Die guten Chatbots

Auf Twitter ließ ein Forscher Chatbots gegen rassistische Tweets anreden. Es zeigte Wirkung. Doch Bots, die Nutzern sagen, was sie zu tun und zu lassen haben, sind keine beruhigende Vorstellung.

In Pocket speichern vorlesen Druckansicht 1 Kommentar lesen
Lesezeit: 4 Min.

Ist von Chatbots in sozialen Netzwerken die Rede, muss ich stets zuerst an Tay denken. Das KI-Programm war in diesem Frühjahr von Microsoft auf Twitter, Facebook, Instagram sowie Messenger losgelassen worden. Dort sollte Tay von anderen Nutzer lernen und ihre ihre Kommunikationsfähigkeit trainieren. Was dabei herauskam? Ein Account, dessen Output nur so vor rassistischen Beleidigungen strotzte. Keine Frage, die Spezies „Chatbot“ zeigte sich hier eindeutig von seiner hässlichen Seite – wenngleich für das Ergebnis nicht zuletzt die Nutzer (mit)verantwortlich sind, von denen Tay lernen sollte.

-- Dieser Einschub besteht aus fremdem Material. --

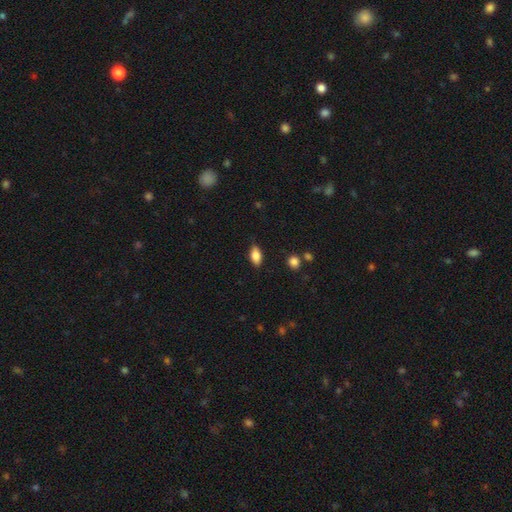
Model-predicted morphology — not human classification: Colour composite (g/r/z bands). It shows a smooth galaxy with no disk features (82%) that is in between round and cigar-shaped (88%). Merging: none (83%).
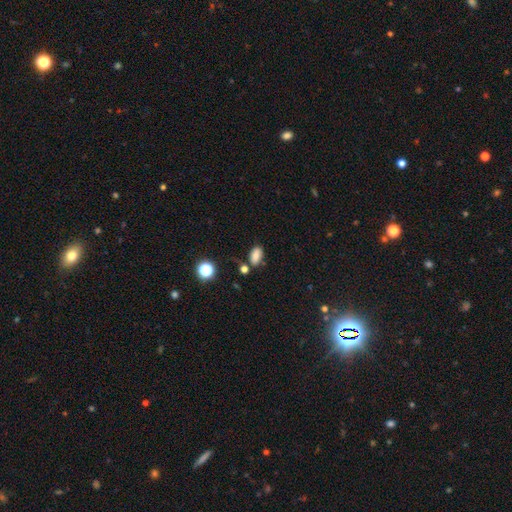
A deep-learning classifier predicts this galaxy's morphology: smooth 81%, star or artifact 13%, featured or disk 7%. Down the decision tree: how rounded — in between (88%); merging — none (67%).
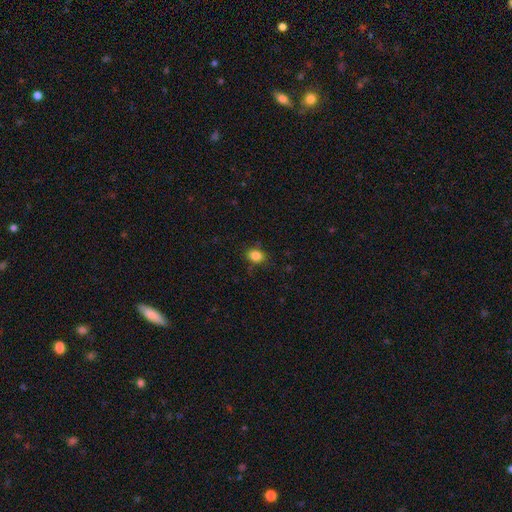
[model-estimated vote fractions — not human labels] Overall: smooth (85%). How rounded: round (53%; in between 46%). Merging: none (82%).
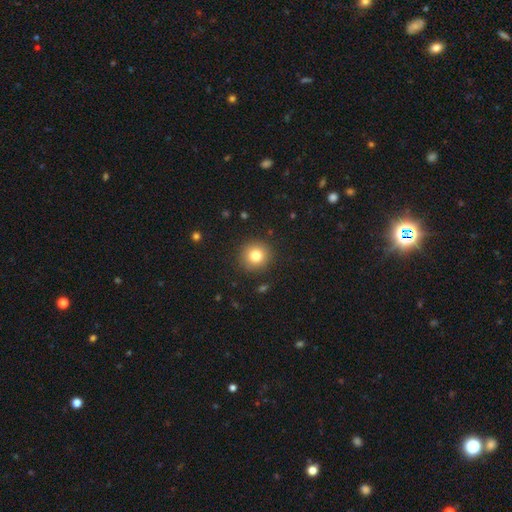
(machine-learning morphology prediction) smooth_or_featured: smooth (p=0.80) [alt: star or artifact p=0.12]
how_rounded: round (p=0.93) [alt: in between p=0.06]
merging: none (p=0.91) [alt: minor disturbance p=0.06]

Eine andere Aufgabe hatte daher Kevin Munger vom Social Media and Political Participation Lab an der New York University für seine Chatbots vorgesehen: Usern auf Twitter mit Gegenrede begegnen, wenn diese Tweets mit beleidigendem Inhalt veröffentlichten. Chatbots also, die soziale Netzwerke wieder ein bisschen sozialer machen wollen. In seiner Studie hatte es Munger auf Tweets mit dem N-Wort abgesehen. Sein manuell codiertes Sample umfasste Accounts von weißen Nutzern, die kürzlich rassistische Tweets abgesetzt hatten und deren letzte 1000 Tweets ebenfalls rassistischen oder anders beleidigenden Inhalt aufwiesen. Auf diese Nutzer setzte Munger seine Chatbots an.

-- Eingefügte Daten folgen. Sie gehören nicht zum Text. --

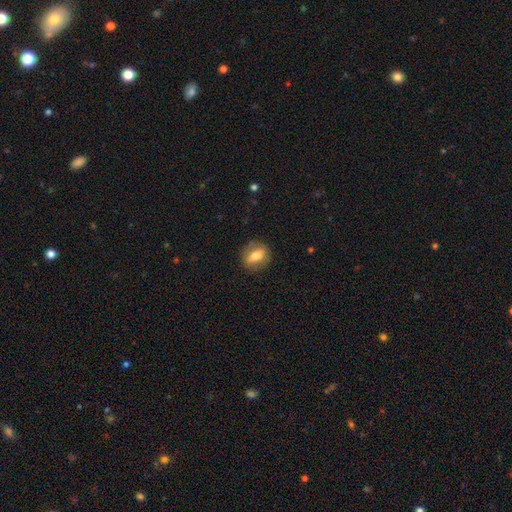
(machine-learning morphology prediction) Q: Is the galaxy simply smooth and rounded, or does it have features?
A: smooth — 60%.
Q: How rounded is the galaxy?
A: in between — 59%.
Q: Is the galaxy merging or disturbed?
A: none — 80%.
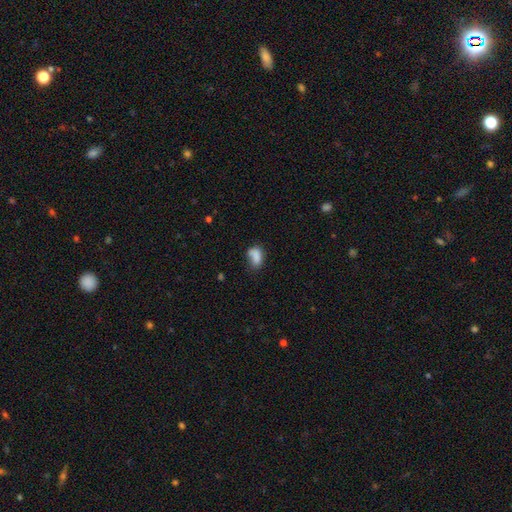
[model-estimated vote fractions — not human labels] Smooth or featured? Predicted: smooth (p=0.80). How rounded? Predicted: in between (p=0.84). Merging? Predicted: none (p=0.44).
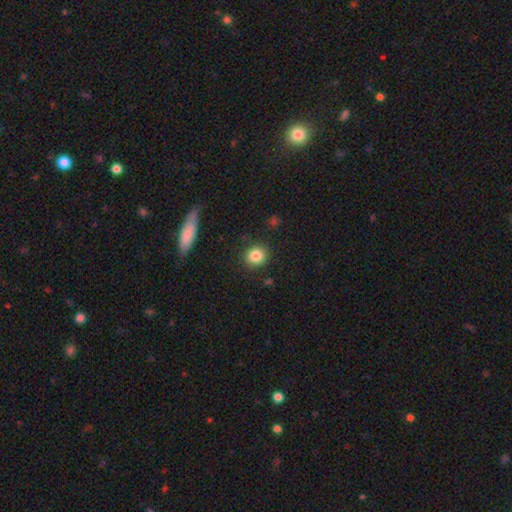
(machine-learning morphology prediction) smooth 84%, star or artifact 10%, featured or disk 6%. Down the decision tree: how rounded — round (84%); merging — none (88%).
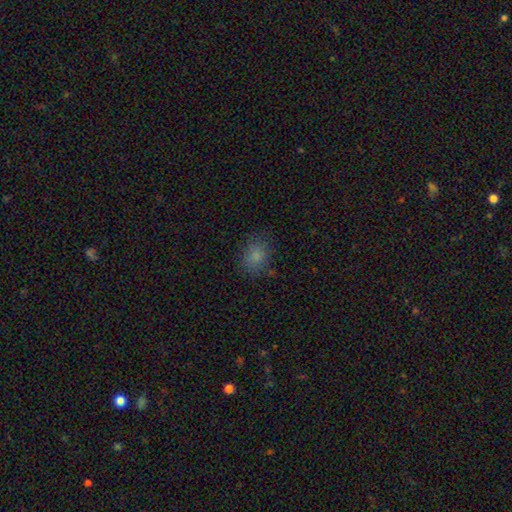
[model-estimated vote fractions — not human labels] A smooth galaxy with no disk features (80%) that is in between round and cigar-shaped (51%). Merging: none (75%).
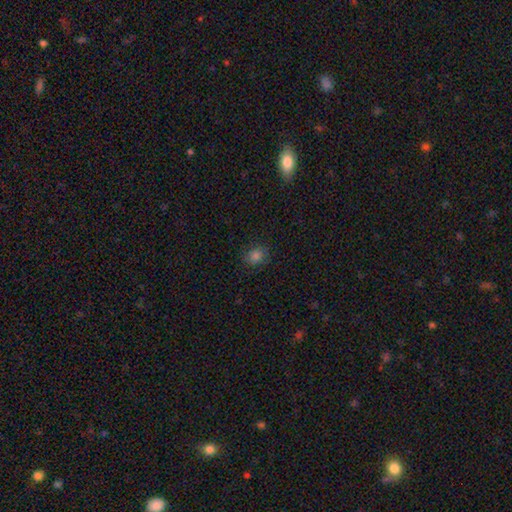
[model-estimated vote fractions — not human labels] Q: Smooth or featured?
A: smooth (80%); runner-up: star or artifact (15%)
Q: How rounded?
A: round (59%); runner-up: in between (40%)
Q: Merging?
A: none (84%); runner-up: minor disturbance (12%)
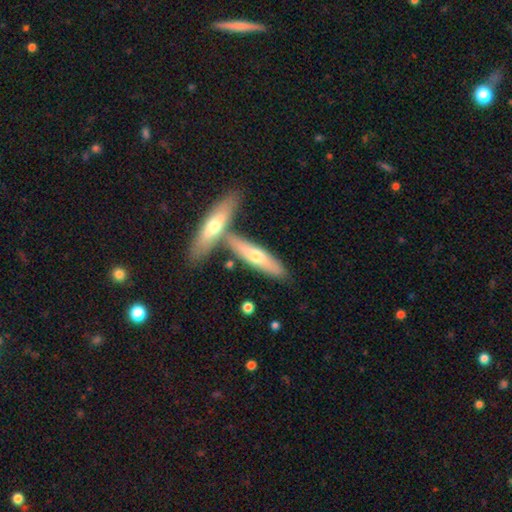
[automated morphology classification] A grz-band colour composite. It shows a smooth galaxy with no disk features (48%). Merging: none (54%).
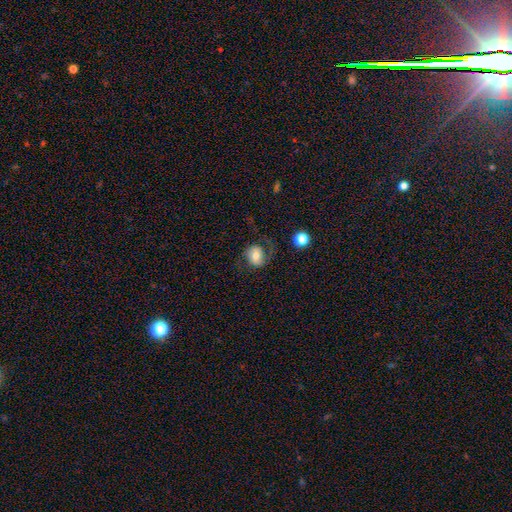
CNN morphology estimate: This appears to be a smooth galaxy with no disk features (54%) that is round (64%). Merging: none (59%).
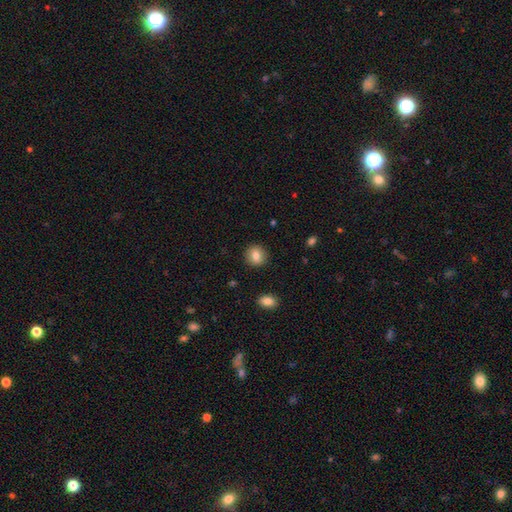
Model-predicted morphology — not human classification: Smooth or featured? Predicted: smooth (p=0.82). How rounded? Predicted: round (p=0.86). Merging? Predicted: none (p=0.91).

Wobei "Chatbots" etwas hochgegriffen scheint. Es handelte sich dabei um ein Set an vier Bots, die bei Tweets mit dem N-Wort mit einem automatisierten Tweet reagierten: "Hey @username, just remember that there are real people who are hurt when you harass them with that kind of language." (dt.: Hey @Benutzername, du verletzt reale Personen mit deiner beleidigenden Ausdrucksweise.) Für seine Bots legte Munger vier Account-Typen an: männlich, weiß-klingender Name ("Greg"), 500 Follower, weißer Avatar; männlich, weiß-klingender Name, 2 Follower, weißer Avatar; männlich, schwarz-klingender Name ("Rasheed"), 500 Follower, schwarzer Avatar; männlich, schwarz-klingender Name, 2 Follower, schwarzer Avatar. Nachdem der automatisierte Tweet an einen Nutzer abgesetzt worden war, untersuchte Munger eine Woche lang das Twitter-Verhalten, um Veränderungen festzustellen.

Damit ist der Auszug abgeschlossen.